聽許佳期這麼說,許漢成最終也隻能點頭,看著病床上的女兒,說道:“這些年,你們姐妹倆人也不容易,你媽當初心那麼狠,扔下你們倆就去跟別人享福了,可憐你們姐妹從小也沒個母親照顧……”

“您就別說這些了,爸。”舊事又被提起,許佳期一臉的煩躁。

————————

清早。

厲家人吃過早餐以後,厲劍東就出門了。

藺君茹看著餐桌上這兩個讓人發愁的哥倆,唉聲歎氣了好一會兒,最後連食欲也沒了,隻說了一句頭痛,就讓保姆小吳扶著上樓了。

厲君寰朝著母親的背影看了一眼,無奈的搖了搖頭,他可不敢去接老太太的話茬,隻要一開腔,老太太一準把話頭引到她還有個孫女這件事上來,提起來就沒完沒了。
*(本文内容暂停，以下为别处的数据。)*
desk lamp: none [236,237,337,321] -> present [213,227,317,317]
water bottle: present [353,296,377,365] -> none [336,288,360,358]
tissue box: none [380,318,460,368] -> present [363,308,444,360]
厲悜諫將最後一口牛奶喝下去,看了一眼腕上手表,對著傭人說道:“去叫老宋把車開過來,還有,中午我不回來吃,不用帶我的份。”說完就要起身。

隻是腰剛直起了一半,就被厲君寰給攔住了。

“怎麼了?”厲悜諫有些莫名其妙。

厲君寰將一個透明的小塑料袋放在桌上,推到他的眼前。

厲悜諫低頭,看了一眼透明袋子裏的東西,多少有些吃驚。

透明的塑料袋隻有巴掌大小,長方形,裏麵裝著幾根帶有毛囊的長發。

厲悜諫不解的抬起頭看向厲君寰,問:“這是什麼?”

厲君寰淺酌了一口杯裏的咖啡,將咖啡杯放下後,才抬起頭,說道:“裏麵是顧小悠的頭發……”
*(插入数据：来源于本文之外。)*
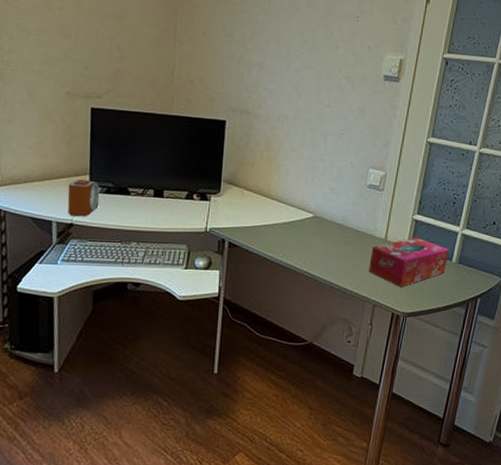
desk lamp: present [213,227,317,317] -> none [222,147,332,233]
厲悜諫的起身的動作頓住,彎著腰站了片刻後,終於又坐了回去。

厲悜諫沉默了好一會兒後,才抬起頭來:“你拿著顧小悠的頭發給我,她知道嗎?”

厲君寰抬起眼皮,看了自家老大一眼,又低下頭繼續用餐,仿佛這件事與自己半點關聯也沒有,平靜道:“既然你怕顧小悠接受不了真相,不肯和你去做DNA,那就私下裏自己去驗證好了,為什麼還非要讓她知道?”

厲悜諫的臉色有些發白,將塑料袋裏的頭發拿起來,手指竟然有些顫抖。

厲君寰用餐巾擦了擦嘴,平靜的從餐桌前起身,看也沒再看自家老大一眼,將餐巾放在桌上,轉身就離開了餐廳。